Property may be gifted during the lifetime of the owner.
According to substantive Italian law, every person, during his life, may freely donate property to third parties. The gift, in order to produce transferring effects, must be in the donor’s ownership (i.e. the gift of future goods is null) and the donation has to be done by public notarial act in the presence of two witnesses.
Heirs may legally restore the reserved portion.
The deceased can freely dispose of only a part of his estate (available portion) by means of a gift, or in a will, since a part (reserved portion) must be inherited by the forced heirs. If the reserved portion is not respected, the forced heirs have at their disposal a specific legal action called “azione di riduzione” that permits them to restore the reserved portion.
In order to establish whether a testator has damaged the rights of forced heirs by making, in his/her lifetime, donations in favour of third parties, or certain forced heirs, it is necessary to calculate the entity of the testator’s ownership at the time of the opening of the estate. The total value of the deceased’s property is calculated, including that donated during his/her lifetime, and any debts are subtracted from the sum. The available portion which the testator can legally dispose of is determined from these calculations. If the testamentary dispositions or donations exceed the portion which the testator can legally dispose of, then each forced heir can ask for an abatement (starting from the last testamentary disposition or donation). The “azione di riduzione” must be filed within ten years from the opening of the estate. Any person who has received donations or legacies in terms of money or property from the deceased during his/her lifetime is obliged to give back such things to the forced heirs (the so called "collazione").
Rights of ownership are protected in Italian law.
Italian law looks at registered ownership and registered rights to determine the ownership of real property. There are other law concepts, such as possession, which are also protected under certain circumstances. In order to protect one´s rights, the Italian legal system provides for certain instruments that ensure the certainty of juridical subjective situations by making public the facts and juridical acts. Book VI of the Italian Civil Code regulates one of the most important means of publicity, the registration. The registration concerns those acts concerning the ownership of real estate and movable registered goods, and consists of the reproduction of the contents of such acts in special registers of public consultation.

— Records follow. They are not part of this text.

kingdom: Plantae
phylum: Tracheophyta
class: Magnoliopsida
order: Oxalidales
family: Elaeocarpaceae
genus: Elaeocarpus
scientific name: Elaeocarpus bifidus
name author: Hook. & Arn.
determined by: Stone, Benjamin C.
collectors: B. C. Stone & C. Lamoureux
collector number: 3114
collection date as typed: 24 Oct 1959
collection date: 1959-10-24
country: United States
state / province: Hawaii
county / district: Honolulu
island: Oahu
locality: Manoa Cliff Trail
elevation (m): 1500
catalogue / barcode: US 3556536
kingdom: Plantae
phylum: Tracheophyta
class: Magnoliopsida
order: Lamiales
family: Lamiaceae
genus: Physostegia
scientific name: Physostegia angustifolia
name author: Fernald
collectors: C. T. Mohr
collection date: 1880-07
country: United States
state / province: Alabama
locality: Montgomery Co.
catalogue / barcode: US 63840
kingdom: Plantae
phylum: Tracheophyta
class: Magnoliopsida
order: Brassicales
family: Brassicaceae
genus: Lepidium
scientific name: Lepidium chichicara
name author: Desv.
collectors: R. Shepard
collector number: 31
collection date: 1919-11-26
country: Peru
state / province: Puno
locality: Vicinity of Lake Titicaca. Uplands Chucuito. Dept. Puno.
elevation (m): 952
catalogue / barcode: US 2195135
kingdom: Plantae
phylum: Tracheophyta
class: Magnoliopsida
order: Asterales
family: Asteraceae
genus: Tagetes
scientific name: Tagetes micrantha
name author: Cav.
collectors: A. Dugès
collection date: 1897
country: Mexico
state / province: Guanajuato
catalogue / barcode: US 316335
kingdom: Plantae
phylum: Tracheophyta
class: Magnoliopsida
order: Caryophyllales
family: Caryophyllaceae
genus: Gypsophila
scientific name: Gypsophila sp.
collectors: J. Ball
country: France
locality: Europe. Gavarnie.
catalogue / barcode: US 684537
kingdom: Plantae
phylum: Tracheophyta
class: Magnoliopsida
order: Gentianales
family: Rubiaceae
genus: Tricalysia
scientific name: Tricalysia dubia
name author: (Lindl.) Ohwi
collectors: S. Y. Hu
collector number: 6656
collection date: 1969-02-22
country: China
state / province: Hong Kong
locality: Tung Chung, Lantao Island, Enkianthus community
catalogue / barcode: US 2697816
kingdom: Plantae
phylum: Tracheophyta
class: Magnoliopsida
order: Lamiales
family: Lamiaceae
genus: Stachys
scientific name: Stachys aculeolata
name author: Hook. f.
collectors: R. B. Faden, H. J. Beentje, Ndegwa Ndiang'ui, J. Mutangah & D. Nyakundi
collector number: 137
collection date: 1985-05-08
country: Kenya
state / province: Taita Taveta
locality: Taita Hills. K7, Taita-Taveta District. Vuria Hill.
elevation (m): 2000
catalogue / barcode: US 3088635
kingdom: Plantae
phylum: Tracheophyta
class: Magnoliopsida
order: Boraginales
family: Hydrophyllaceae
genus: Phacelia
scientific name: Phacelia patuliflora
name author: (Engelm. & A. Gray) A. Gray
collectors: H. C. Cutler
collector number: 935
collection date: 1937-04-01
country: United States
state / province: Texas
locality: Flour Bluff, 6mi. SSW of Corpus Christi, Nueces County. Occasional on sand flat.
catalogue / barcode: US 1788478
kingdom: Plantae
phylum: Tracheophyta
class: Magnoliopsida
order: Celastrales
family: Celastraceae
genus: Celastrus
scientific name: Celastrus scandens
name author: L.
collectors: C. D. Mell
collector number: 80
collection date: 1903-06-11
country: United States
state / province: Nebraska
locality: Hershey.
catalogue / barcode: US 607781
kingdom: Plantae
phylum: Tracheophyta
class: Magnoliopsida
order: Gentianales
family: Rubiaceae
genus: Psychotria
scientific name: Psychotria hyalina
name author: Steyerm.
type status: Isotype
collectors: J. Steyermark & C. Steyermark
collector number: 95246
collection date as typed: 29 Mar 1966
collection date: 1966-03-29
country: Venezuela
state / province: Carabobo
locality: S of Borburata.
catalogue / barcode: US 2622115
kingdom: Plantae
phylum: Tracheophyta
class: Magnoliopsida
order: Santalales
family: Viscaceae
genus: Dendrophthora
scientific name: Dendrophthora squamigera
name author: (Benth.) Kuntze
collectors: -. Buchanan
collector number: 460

The common element of registration is the reproduction of constitutive, modificative, transferance, and/or extinctive effects regarding real estate.
Art. 30 of Law No. 218/1995 provides that the rights of married couples with different nationalities to own property are regulated by the law of common citizenship, or by the law of the place where their married life was prevalently located. A married couple may agree in writing that their ownership of property is regulated by the applicable law of the State where one of them is a citizen, and of which at least one of them is a resident.
Minors may inherit property.
If an estate, or part of it, is inherited by a child, or children not of legal age, or others not legally adult, the inheritance must be managed by their parents. If both parents are dead or unable to exercise paternal authority, the tutelary judge designates a guardian to take care of the interests of the minor.